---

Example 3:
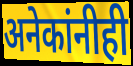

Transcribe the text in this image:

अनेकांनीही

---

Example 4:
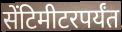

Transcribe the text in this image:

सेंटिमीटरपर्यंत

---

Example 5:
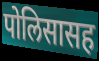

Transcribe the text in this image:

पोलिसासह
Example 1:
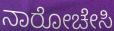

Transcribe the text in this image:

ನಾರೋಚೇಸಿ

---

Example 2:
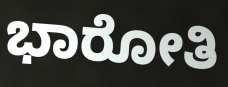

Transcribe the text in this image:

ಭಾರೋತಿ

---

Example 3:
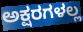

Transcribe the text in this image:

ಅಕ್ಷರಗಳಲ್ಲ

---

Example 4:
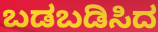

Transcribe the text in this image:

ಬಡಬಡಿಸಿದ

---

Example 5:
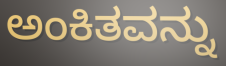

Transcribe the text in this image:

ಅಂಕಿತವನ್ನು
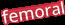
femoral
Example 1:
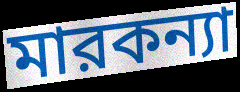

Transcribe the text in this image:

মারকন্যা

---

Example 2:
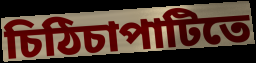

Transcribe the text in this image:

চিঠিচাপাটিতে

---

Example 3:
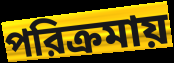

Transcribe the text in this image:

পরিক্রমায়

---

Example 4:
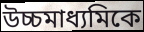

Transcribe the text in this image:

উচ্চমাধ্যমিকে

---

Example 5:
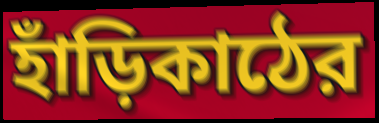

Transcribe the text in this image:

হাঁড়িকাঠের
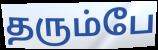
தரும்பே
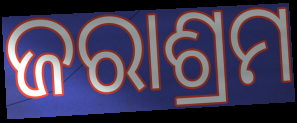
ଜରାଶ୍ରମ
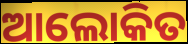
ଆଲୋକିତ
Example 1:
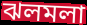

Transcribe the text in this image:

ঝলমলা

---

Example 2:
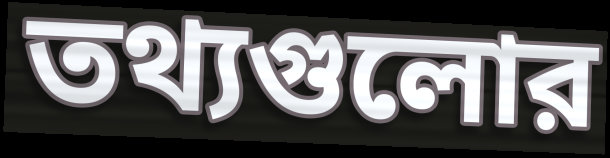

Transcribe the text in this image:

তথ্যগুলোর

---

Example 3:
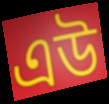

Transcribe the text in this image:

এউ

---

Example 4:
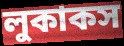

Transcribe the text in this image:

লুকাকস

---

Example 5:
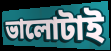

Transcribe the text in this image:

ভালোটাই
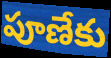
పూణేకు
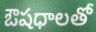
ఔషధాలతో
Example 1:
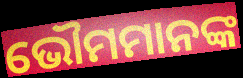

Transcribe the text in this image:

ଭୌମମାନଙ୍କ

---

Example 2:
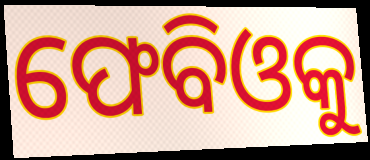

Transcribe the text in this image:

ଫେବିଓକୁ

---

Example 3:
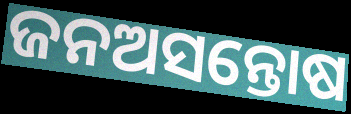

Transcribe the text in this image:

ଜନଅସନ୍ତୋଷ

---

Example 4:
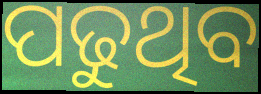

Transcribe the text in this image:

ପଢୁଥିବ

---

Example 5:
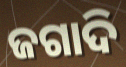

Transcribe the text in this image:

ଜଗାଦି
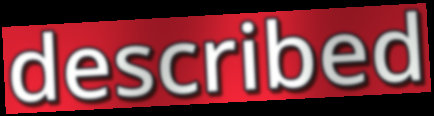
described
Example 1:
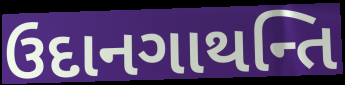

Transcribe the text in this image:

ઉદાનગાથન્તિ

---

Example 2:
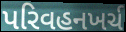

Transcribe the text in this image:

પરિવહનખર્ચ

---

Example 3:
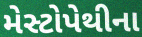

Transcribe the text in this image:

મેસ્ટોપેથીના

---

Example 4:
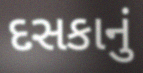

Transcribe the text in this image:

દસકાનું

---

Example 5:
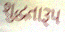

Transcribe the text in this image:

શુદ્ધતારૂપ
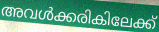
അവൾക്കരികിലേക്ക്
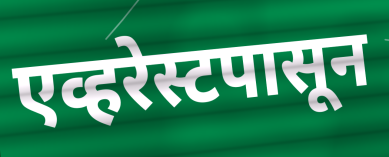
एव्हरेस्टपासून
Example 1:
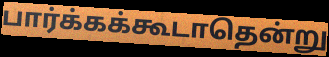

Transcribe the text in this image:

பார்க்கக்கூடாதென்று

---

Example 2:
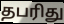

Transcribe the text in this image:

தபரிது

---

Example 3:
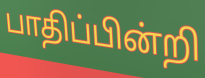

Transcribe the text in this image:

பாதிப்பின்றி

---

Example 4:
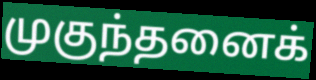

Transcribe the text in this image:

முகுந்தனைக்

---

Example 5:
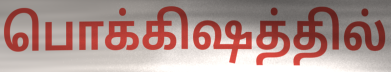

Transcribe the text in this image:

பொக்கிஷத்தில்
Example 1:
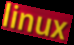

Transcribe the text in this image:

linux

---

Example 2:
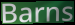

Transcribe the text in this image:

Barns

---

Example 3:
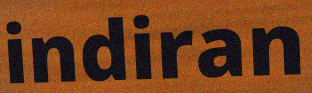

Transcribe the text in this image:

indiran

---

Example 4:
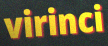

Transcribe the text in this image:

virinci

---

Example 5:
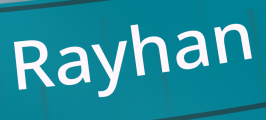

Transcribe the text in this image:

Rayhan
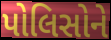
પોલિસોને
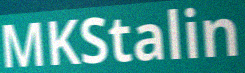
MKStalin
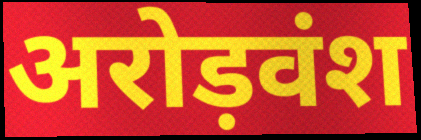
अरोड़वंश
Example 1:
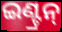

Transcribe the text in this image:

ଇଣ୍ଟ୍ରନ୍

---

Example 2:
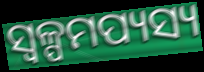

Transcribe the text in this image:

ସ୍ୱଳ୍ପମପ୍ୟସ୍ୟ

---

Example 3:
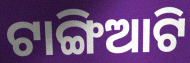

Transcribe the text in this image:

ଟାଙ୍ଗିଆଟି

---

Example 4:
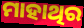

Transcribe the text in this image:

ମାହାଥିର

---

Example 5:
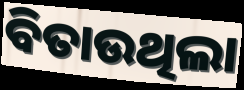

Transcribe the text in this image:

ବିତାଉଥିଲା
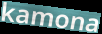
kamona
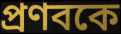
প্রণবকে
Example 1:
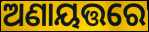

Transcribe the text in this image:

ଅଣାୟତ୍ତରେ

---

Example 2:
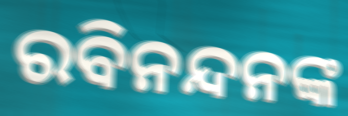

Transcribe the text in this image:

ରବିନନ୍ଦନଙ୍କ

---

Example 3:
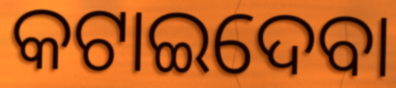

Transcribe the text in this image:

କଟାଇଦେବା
_____
> YOUR INSTRUCTIONS: Output every entry above exactly, minus the pictures.

> RESPONSE FOR THIS EXERCISE:
---

Example 3:

Transcribe the text in this image:

अनेकांनीही

---

Example 4:

Transcribe the text in this image:

सेंटिमीटरपर्यंत

---

Example 5:

Transcribe the text in this image:

पोलिसासह
Example 1:

Transcribe the text in this image:

ನಾರೋಚೇಸಿ

---

Example 2:

Transcribe the text in this image:

ಭಾರೋತಿ

---

Example 3:

Transcribe the text in this image:

ಅಕ್ಷರಗಳಲ್ಲ

---

Example 4:

Transcribe the text in this image:

ಬಡಬಡಿಸಿದ

---

Example 5:

Transcribe the text in this image:

ಅಂಕಿತವನ್ನು
femoral
Example 1:

Transcribe the text in this image:

মারকন্যা

---

Example 2:

Transcribe the text in this image:

চিঠিচাপাটিতে

---

Example 3:

Transcribe the text in this image:

পরিক্রমায়

---

Example 4:

Transcribe the text in this image:

উচ্চমাধ্যমিকে

---

Example 5:

Transcribe the text in this image:

হাঁড়িকাঠের
தரும்பே
ଜରାଶ୍ରମ
ଆଲୋକିତ
Example 1:

Transcribe the text in this image:

ঝলমলা

---

Example 2:

Transcribe the text in this image:

তথ্যগুলোর

---

Example 3:

Transcribe the text in this image:

এউ

---

Example 4:

Transcribe the text in this image:

লুকাকস

---

Example 5:

Transcribe the text in this image:

ভালোটাই
పూణేకు
ఔషధాలతో
Example 1:

Transcribe the text in this image:

ଭୌମମାନଙ୍କ

---

Example 2:

Transcribe the text in this image:

ଫେବିଓକୁ

---

Example 3:

Transcribe the text in this image:

ଜନଅସନ୍ତୋଷ

---

Example 4:

Transcribe the text in this image:

ପଢୁଥିବ

---

Example 5:

Transcribe the text in this image:

ଜଗାଦି
described
Example 1:

Transcribe the text in this image:

ઉદાનગાથન્તિ

---

Example 2:

Transcribe the text in this image:

પરિવહનખર્ચ

---

Example 3:

Transcribe the text in this image:

મેસ્ટોપેથીના

---

Example 4:

Transcribe the text in this image:

દસકાનું

---

Example 5:

Transcribe the text in this image:

શુદ્ધતારૂપ
അവൾക്കരികിലേക്ക്
एव्हरेस्टपासून
Example 1:

Transcribe the text in this image:

பார்க்கக்கூடாதென்று

---

Example 2:

Transcribe the text in this image:

தபரிது

---

Example 3:

Transcribe the text in this image:

பாதிப்பின்றி

---

Example 4:

Transcribe the text in this image:

முகுந்தனைக்

---

Example 5:

Transcribe the text in this image:

பொக்கிஷத்தில்
Example 1:

Transcribe the text in this image:

linux

---

Example 2:

Transcribe the text in this image:

Barns

---

Example 3:

Transcribe the text in this image:

indiran

---

Example 4:

Transcribe the text in this image:

virinci

---

Example 5:

Transcribe the text in this image:

Rayhan
પોલિસોને
MKStalin
अरोड़वंश
Example 1:

Transcribe the text in this image:

ଇଣ୍ଟ୍ରନ୍

---

Example 2:

Transcribe the text in this image:

ସ୍ୱଳ୍ପମପ୍ୟସ୍ୟ

---

Example 3:

Transcribe the text in this image:

ଟାଙ୍ଗିଆଟି

---

Example 4:

Transcribe the text in this image:

ମାହାଥିର

---

Example 5:

Transcribe the text in this image:

ବିତାଉଥିଲା
kamona
প্রণবকে
Example 1:

Transcribe the text in this image:

ଅଣାୟତ୍ତରେ

---

Example 2:

Transcribe the text in this image:

ରବିନନ୍ଦନଙ୍କ

---

Example 3:

Transcribe the text in this image:

କଟାଇଦେବା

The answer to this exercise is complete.